Every line containing "decorative" should be identified and copied from the data below.

### Recorded data

* * *

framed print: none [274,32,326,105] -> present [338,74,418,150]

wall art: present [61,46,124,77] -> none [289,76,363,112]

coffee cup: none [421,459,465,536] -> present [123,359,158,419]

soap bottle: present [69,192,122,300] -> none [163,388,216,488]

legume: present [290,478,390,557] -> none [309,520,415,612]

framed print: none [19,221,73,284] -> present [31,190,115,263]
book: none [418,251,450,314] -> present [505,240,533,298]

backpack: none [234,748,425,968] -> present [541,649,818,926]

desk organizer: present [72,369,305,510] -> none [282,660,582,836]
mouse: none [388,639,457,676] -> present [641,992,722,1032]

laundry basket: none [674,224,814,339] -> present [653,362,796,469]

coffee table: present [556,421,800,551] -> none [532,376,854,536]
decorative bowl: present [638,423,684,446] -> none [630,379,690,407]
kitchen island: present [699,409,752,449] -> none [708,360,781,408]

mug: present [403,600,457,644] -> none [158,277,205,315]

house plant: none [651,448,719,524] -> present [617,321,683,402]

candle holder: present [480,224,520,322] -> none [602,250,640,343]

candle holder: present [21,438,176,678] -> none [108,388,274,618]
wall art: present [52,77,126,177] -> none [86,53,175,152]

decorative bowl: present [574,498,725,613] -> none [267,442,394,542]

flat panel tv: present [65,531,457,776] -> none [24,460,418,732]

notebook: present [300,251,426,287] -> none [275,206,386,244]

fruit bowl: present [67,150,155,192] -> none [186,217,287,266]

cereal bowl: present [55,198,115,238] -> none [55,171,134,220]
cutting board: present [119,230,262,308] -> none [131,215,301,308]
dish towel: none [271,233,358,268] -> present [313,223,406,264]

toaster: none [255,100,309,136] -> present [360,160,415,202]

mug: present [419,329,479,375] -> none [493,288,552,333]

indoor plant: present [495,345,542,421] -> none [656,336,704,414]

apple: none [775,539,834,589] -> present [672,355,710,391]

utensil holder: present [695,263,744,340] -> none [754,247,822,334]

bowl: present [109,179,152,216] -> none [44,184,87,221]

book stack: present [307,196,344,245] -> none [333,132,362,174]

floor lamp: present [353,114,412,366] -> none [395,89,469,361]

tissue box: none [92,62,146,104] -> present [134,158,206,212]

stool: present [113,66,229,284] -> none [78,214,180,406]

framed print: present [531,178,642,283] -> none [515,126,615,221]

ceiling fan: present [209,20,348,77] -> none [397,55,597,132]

* * *

### ANSWER SPACE
decorative bowl: present [638,423,684,446] -> none [630,379,690,407]
decorative bowl: present [574,498,725,613] -> none [267,442,394,542]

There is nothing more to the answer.